**TASK TO CARRY OUT:**
Below are the records. State how many of their lines hold the word "contrast", and add nothing else.

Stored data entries
---
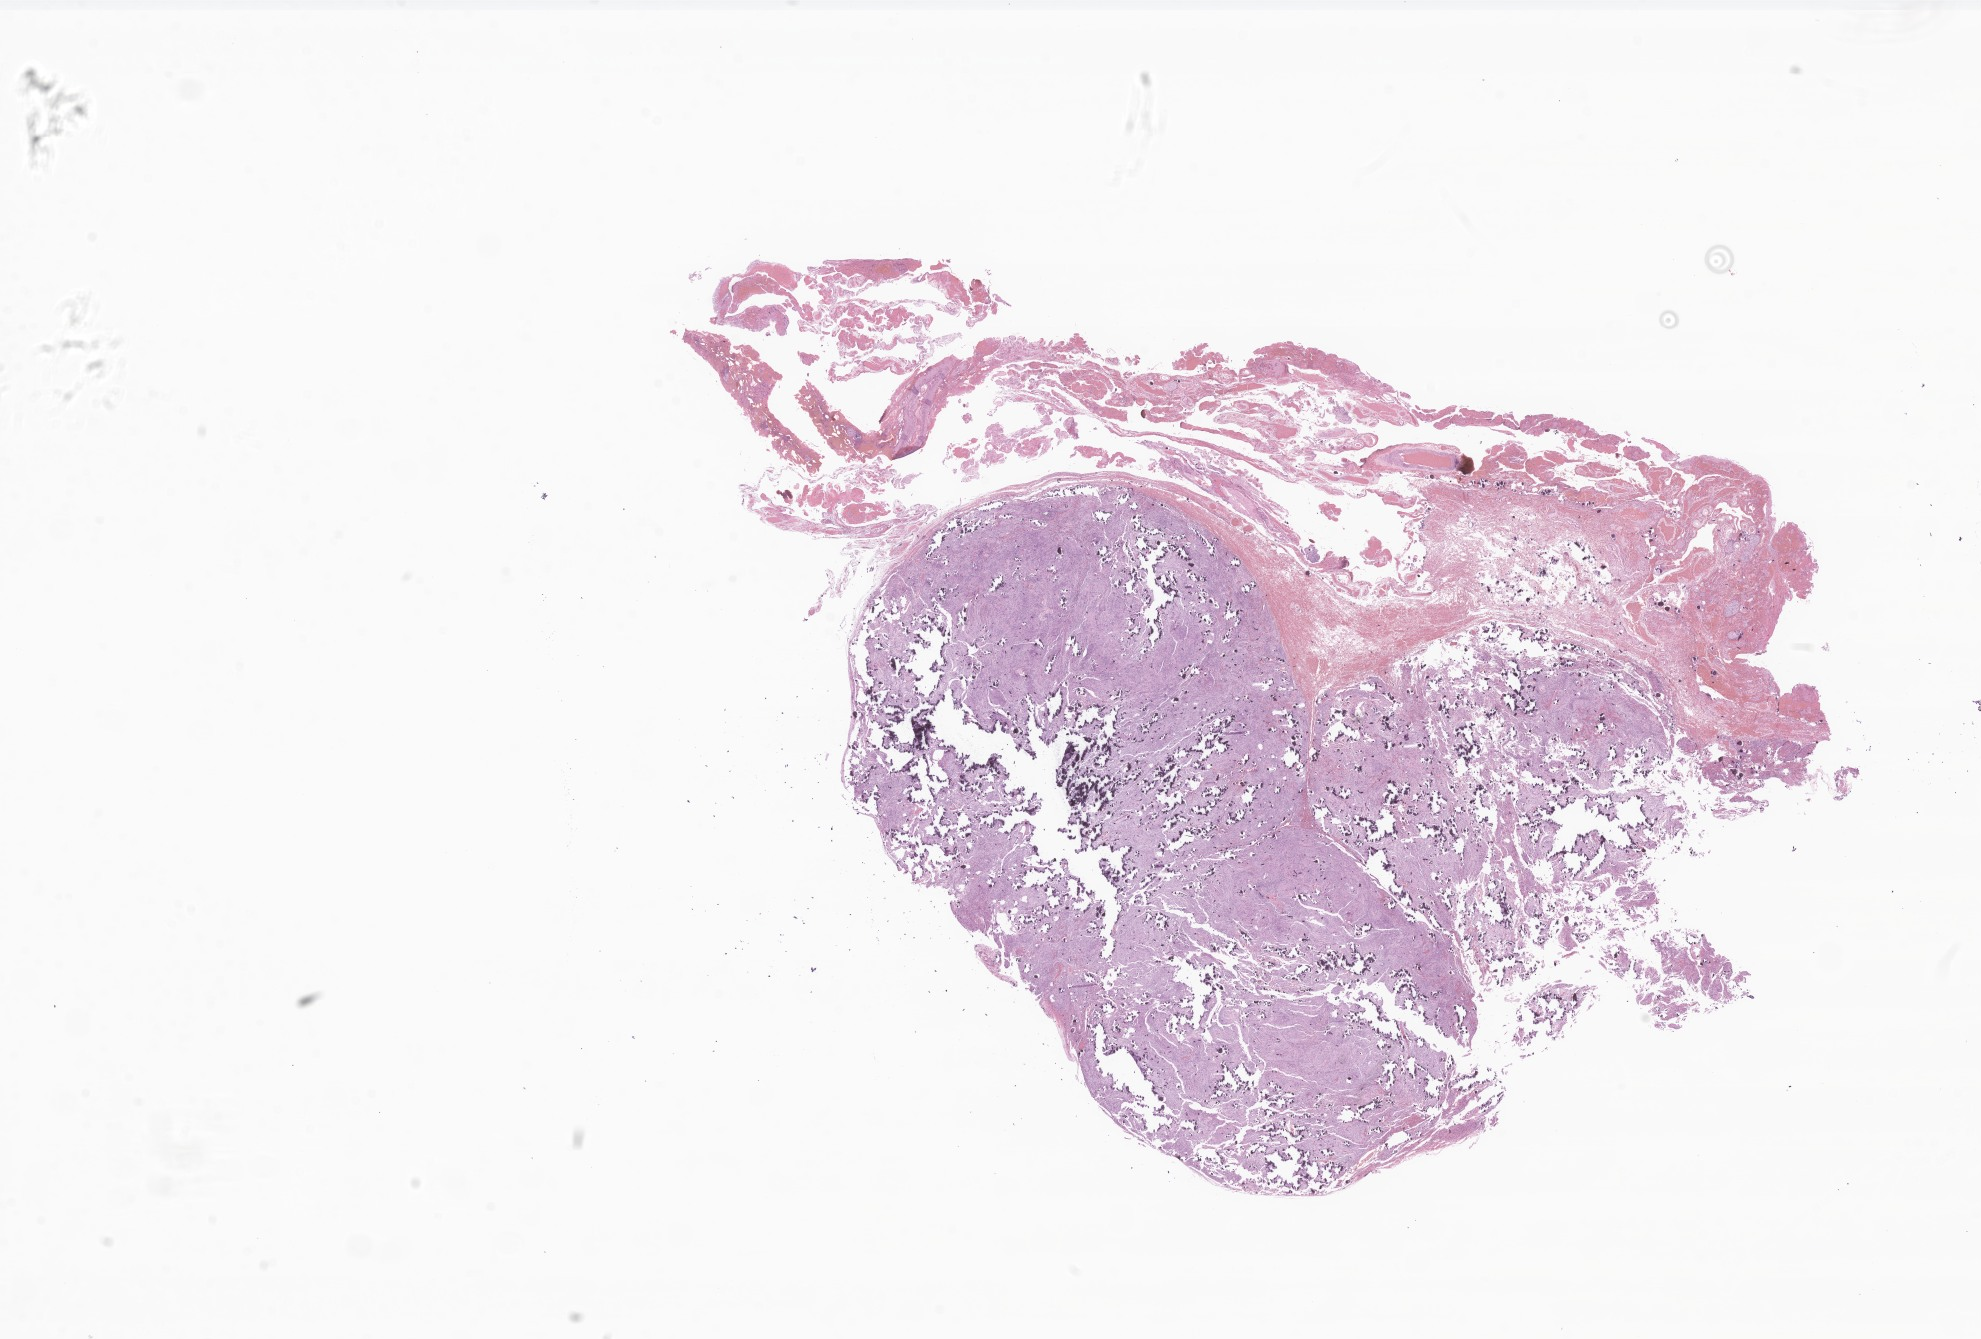
H&E whole-slide image of tumor tissue from the brain, a low-resolution overview of the entire scanned area, about 33.4 x 22.6 mm, FFPE section. Patient: male, age 242 months (20 years 2 months).
Recorded diagnosis: Meningioma, NOS.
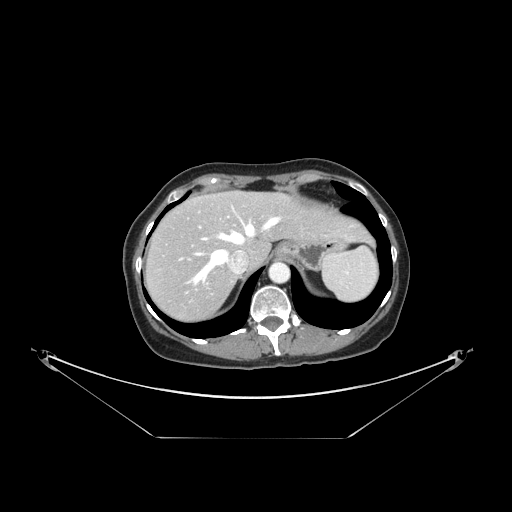
Contrast-enhanced abdominal CT, one axial slice. Position 120 of 148 along the scan axis. 120 kVp. Intravenous contrast given. Soft-tissue window (W 400 / L 40 HU). 2.5 mm slice thickness. 512 × 512 image matrix, field of view 500 × 500 mm. Case-level facts recorded for this patient, not image findings: patient: female, age 54 years at operation; diagnosis: colorectal cancer liver metastases, imaged before liver resection; multiple liver metastases: no; largest metastasis: 1 cm; disease in both lobes: no.
Structures marked on this image (manually delineated by an expert):
- hepatic veins: bounding box <192,207,281,284> (left, top, right, bottom; pixels)
- liver: <147,193,369,319>
- planned liver remnant (the part of the liver to remain after resection): <173,192,368,265>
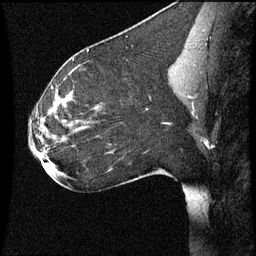
Breast MRI (dynamic contrast-enhanced), one sagittal slice. Position 32 of 60 along the scan axis. Dynamic contrast-enhanced series, image 2 of 3 at this slice position (ordered by acquisition). 1.5 T. TE 4.2 ms, TR 8.9 ms. 2 mm slice thickness. 256 × 256 image matrix, field of view 200 × 200 mm. Female patient, age 35 years. From the clinical record (not read from this slice): setting: breast cancer imaged before/during neoadjuvant chemotherapy; receptor status: HER2-positive.
Annotated regions visible in this slice (semi-automatic segmentation, software-assisted and operator-edited):
- analysis volume of interest (the breast-tissue region the enhancement analysis was run in; not a lesion): bounding box <27,66,177,177> (left, top, right, bottom; pixels)
- tumour enhancement mask (voxels above the 70 % enhancement threshold inside the analysis volume of interest): <42,92,79,159>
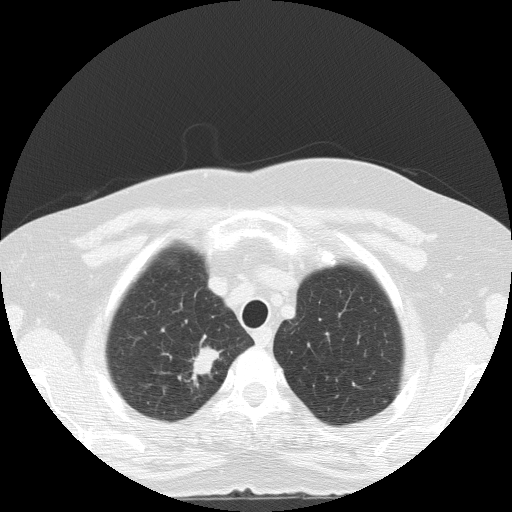
Low-dose screening chest CT, one axial slice. Position 114 of 133 along the scan axis. 120 kVp. Lung window (W 1500 / L -600 HU). 2 mm slice thickness. 512 × 512 image matrix, field of view 320 × 320 mm.
Annotated regions visible in this slice (expert manual segmentation):
- lesion 1 (tumor, upper lobe of right lung): box from (x=190, y=346) to (x=221, y=382) px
---
**COMPLETED EXERCISE:**
2